A great 21st-century belletrist sounds as unlikely as a Victorian smartphone, and yet here she is. Elif Batuman - born in New Jersey, raised in New York, grad-schooled at Stanford - emerged from the carrels of academe into the pages of The New Yorker and Harper's with a unique combination of literary criticism, travelogue, memoir and humor. Now those essays have been packaged in a collection between sunny yellow covers, with an illustration by cartoonist Roz Chast.
In the introduction - the breeziest section of "The Possessed" - Batuman's description of a summer job at a Hungarian children's camp conveys the humor that carries the book through thick and thin. Like David Sedaris and Calvin Trillin, she relies on word choice, sentence structure and certain inflationary tactics, or tricks of focus. "Unknown parties had strongly impressed on the camp organizers that I, as an American, ate nothing but corn and watermelon," she writes. "Every day they brought me cans and cans of corn, and nearly a whole watermelon, which I ate alone in the cabin. In the absence of any formal duties I was pursued in their every free minute by a group of tiny, indefatigable Hungarian girls, who gently demanded that I play badminton with them and braid their hair."
Another irresistible example comes in the second section of the three-part essay "Summer in Samarkand," which describes in slightly too much detail Batuman's study of Uzbek language and literature. But just in case you don't really care about it as much as she does, she lures you along with moments like this: "From the Ferris wheel we often proceeded to the Internet salon in the Soviet part of the city: an infernal building jam-packed with teenagers who were possessedly manipulating avatars through gutted buildings and abandoned warehouses, shooting one another in the back with Uzis. Periodically, some young person, shot in the back one too many times, would leave in disgust, at which point the proprietor rushed to the abandoned station and sprayed the chair and computer keyboard from a can of Sure deodorant."

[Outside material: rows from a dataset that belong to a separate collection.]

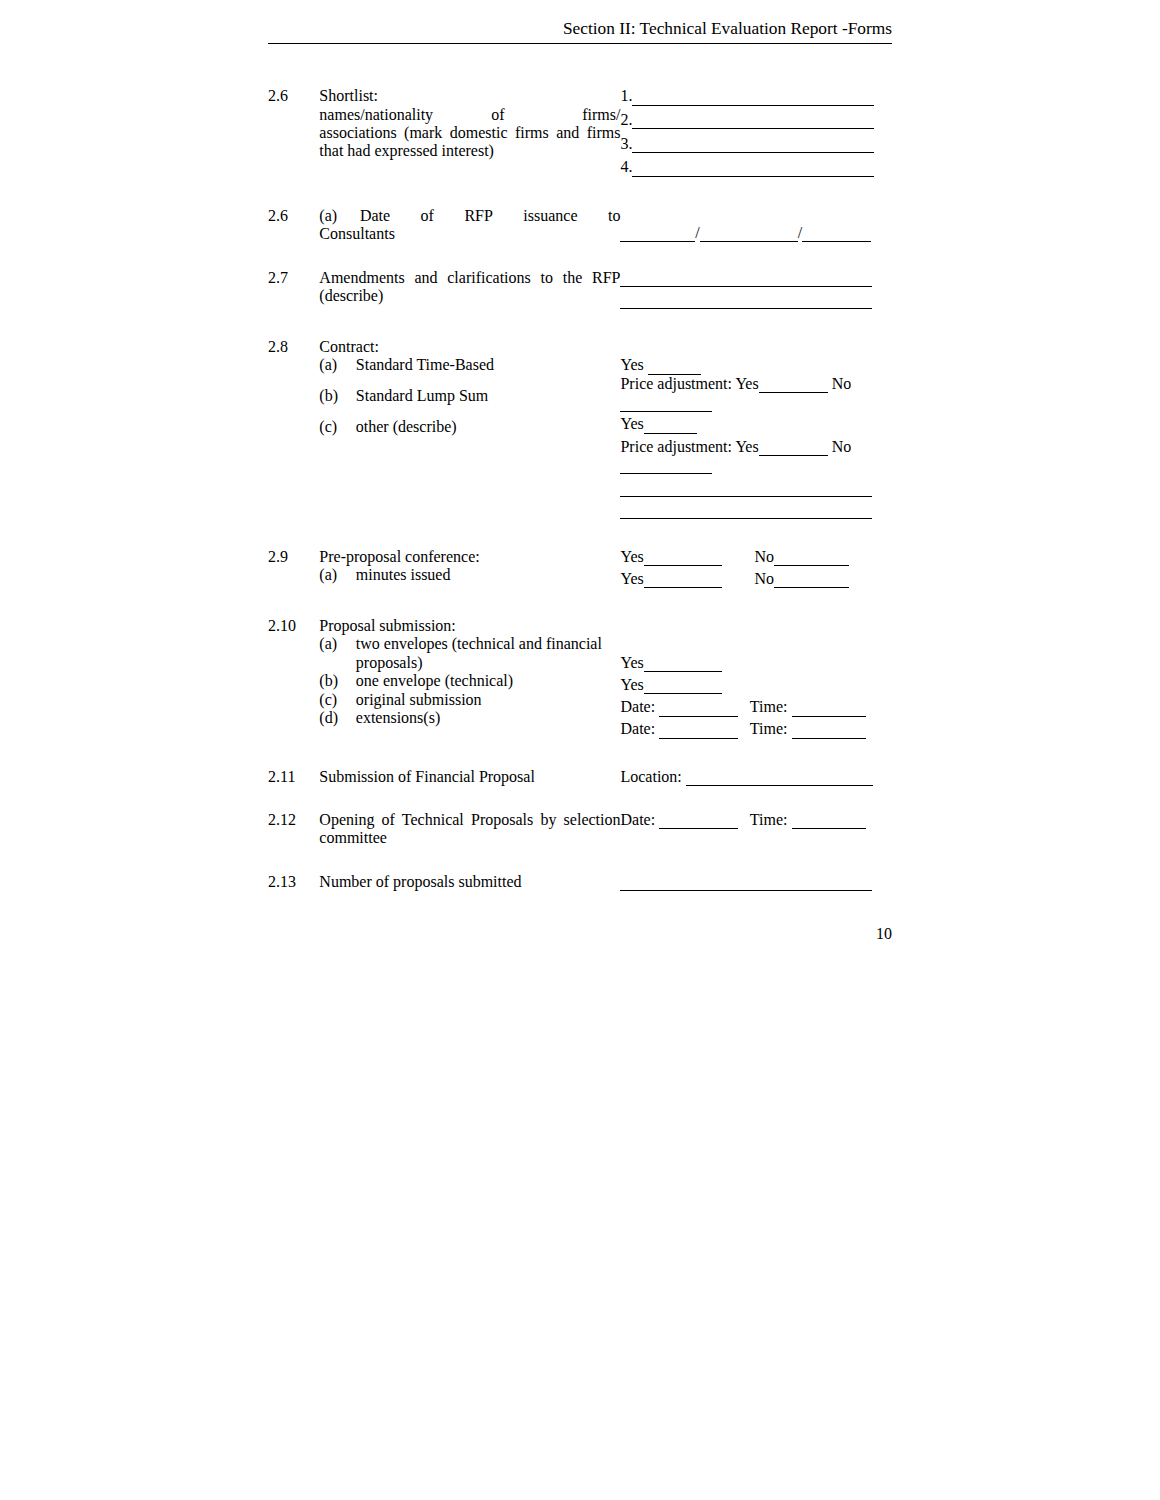Section II: Technical Evaluation Report -Forms
| 2.6 | Shortlist: names/nationality of firms/ associations (mark domestic firms and firms that had expressed interest) | 1. 2. 3. 4. |
| 2.6 | (a) Date of RFP issuance to Consultants | / / |
| 2.7 | Amendments and clarifications to the RFP (describe) | |
| 2.8 | Contract: (a) Standard Time-Based (b) Standard Lump Sum (c) other (describe) | Yes Price adjustment: Yes No Yes Price adjustment: Yes No |
| 2.9 | Pre-proposal conference: (a) minutes issued | Yes No Yes No |
| 2.10 | Proposal submission: (a) two envelopes (technical and financial proposals) (b) one envelope (technical) (c) original submission (d) extensions(s) | Yes Yes Date: Time: Date: Time: |
| 2.11 | Submission of Financial Proposal | Location: |
| 2.12 | Opening of Technical Proposals by selection committee | Date: Time: |
| 2.13 | Number of proposals submitted | |
10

In the best-known essay, "Babel in California," we see Batuman's style of humor working in an intellectual context. In comparing the plot of a Babel short story to an anecdote from Gautier's biography of Balzac, Batuman discovers, "As in 'My First Goose,' a young man starts a new job, goes to live among people from a potentially unwelcoming culture, and attains respect and acceptance through the mutilation of poultry."
It's tempting to put Batuman in the tradition of Alain de Botton, who transformed high culture into middlebrow amusement and inspiration in books like "How Proust Can Change Your Life" and "The Consolation of Philosophy." But Batuman isn't casting her net so wide. Tracing the intersections of Tamerlane's Perfect Chess and Victor Shklovsky's literary theory, of Girard's mimetic desire and Stendhal syndrome, Batuman is truly, madly, deeply nerdy - and sui generis.